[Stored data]
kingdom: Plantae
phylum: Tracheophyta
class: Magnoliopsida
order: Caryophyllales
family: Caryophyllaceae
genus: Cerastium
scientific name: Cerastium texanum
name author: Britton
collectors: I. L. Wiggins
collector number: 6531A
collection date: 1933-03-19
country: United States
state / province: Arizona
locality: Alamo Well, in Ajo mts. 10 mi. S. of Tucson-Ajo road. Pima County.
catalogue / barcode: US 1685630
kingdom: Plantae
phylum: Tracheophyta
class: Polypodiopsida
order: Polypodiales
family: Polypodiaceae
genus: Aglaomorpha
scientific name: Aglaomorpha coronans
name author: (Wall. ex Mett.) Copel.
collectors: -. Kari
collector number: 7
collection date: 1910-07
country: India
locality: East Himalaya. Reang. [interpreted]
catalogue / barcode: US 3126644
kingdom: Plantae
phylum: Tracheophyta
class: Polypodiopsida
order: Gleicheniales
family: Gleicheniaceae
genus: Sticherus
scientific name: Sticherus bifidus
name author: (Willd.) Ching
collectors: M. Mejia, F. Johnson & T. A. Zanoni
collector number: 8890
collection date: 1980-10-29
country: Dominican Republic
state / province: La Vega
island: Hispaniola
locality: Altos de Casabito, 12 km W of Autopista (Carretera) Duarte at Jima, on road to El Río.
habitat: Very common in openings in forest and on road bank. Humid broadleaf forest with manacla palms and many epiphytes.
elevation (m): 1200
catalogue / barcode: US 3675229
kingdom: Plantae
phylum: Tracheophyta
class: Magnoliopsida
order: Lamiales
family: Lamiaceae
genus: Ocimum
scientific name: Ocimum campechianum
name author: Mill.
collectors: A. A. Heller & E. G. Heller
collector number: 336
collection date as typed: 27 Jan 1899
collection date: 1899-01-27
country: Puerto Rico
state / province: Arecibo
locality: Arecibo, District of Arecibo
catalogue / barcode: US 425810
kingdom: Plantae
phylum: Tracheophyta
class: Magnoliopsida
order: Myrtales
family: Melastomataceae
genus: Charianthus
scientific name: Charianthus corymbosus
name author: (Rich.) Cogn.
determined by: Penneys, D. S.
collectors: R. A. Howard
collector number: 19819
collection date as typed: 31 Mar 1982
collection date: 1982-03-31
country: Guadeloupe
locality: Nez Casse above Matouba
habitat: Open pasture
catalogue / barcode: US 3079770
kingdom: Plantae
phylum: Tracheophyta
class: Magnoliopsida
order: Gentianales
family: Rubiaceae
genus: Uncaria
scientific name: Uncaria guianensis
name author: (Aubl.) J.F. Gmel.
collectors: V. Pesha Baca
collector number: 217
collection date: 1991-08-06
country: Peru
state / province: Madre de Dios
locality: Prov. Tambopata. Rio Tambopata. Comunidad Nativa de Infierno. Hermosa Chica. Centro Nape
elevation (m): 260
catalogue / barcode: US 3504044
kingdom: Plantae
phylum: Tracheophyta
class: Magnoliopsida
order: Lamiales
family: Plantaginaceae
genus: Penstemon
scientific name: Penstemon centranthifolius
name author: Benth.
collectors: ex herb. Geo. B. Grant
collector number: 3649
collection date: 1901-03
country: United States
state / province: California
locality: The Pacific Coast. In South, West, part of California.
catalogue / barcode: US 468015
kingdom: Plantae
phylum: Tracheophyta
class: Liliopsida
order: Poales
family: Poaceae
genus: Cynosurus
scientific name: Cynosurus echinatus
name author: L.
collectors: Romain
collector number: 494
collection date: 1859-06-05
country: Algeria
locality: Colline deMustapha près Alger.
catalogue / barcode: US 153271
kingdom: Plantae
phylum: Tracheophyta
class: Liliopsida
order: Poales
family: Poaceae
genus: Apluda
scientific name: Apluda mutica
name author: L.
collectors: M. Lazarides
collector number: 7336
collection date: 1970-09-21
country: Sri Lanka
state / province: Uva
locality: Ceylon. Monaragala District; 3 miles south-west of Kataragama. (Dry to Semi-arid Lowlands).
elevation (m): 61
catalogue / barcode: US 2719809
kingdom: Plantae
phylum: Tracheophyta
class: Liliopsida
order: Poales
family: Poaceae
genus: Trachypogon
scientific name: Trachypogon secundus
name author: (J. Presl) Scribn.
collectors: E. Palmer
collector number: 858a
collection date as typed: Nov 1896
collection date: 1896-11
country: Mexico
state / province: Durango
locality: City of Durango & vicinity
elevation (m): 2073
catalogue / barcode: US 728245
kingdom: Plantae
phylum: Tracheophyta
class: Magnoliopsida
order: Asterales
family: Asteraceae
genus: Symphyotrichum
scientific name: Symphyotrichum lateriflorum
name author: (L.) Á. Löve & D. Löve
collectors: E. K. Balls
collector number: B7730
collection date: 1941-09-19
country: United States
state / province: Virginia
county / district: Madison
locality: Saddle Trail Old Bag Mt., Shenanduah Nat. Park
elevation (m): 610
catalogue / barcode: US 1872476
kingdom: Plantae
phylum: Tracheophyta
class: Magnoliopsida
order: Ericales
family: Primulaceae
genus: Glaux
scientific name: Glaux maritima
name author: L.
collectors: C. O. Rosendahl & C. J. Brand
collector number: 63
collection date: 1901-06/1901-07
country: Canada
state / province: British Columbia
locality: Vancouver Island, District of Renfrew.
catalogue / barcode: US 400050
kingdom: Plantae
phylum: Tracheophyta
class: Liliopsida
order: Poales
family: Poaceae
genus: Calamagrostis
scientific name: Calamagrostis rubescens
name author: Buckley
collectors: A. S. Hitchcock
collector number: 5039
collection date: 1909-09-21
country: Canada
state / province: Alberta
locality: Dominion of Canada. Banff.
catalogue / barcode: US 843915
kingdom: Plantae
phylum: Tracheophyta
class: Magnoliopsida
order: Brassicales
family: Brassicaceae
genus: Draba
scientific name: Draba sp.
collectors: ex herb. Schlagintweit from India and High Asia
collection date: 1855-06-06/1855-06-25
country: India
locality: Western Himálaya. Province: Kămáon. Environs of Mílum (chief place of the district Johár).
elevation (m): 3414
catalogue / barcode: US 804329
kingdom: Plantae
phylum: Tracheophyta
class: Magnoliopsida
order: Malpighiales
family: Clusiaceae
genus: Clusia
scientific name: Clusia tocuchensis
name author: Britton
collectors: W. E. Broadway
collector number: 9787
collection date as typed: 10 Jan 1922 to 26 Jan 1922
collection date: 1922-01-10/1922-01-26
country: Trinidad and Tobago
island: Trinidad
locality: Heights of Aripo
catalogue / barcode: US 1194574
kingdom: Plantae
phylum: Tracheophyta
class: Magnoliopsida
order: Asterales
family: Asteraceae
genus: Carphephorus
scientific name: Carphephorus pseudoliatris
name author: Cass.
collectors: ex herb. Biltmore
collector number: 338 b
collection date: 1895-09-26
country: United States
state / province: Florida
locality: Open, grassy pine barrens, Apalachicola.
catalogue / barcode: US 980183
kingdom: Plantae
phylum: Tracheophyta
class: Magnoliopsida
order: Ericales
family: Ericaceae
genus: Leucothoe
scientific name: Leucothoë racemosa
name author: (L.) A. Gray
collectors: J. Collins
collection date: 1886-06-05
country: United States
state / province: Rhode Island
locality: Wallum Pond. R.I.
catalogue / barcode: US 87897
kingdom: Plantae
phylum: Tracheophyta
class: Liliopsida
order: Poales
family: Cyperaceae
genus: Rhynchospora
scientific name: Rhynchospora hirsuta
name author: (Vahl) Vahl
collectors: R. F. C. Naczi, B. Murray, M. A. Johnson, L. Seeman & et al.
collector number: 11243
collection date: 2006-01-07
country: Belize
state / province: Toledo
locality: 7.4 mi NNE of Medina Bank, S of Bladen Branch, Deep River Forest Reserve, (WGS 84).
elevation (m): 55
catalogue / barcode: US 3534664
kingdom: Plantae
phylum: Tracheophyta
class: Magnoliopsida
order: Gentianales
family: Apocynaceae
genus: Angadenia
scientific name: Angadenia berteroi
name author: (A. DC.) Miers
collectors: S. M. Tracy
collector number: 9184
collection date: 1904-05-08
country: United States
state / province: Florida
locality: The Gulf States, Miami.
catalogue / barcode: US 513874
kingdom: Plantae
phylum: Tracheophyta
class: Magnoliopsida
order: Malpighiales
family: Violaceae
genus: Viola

GIVEN REQUEST –
Reproduce, verbatim, everything in the entries above from the line containing "collection date as typed: Nov 1896" down to the line containing "locality: Saddle Trail", both of those lines included.

COMPLETE RESPONSE –
collection date as typed: Nov 1896
collection date: 1896-11
country: Mexico
state / province: Durango
locality: City of Durango & vicinity
elevation (m): 2073
catalogue / barcode: US 728245
kingdom: Plantae
phylum: Tracheophyta
class: Magnoliopsida
order: Asterales
family: Asteraceae
genus: Symphyotrichum
scientific name: Symphyotrichum lateriflorum
name author: (L.) Á. Löve & D. Löve
collectors: E. K. Balls
collector number: B7730
collection date: 1941-09-19
country: United States
state / province: Virginia
county / district: Madison
locality: Saddle Trail Old Bag Mt., Shenanduah Nat. Park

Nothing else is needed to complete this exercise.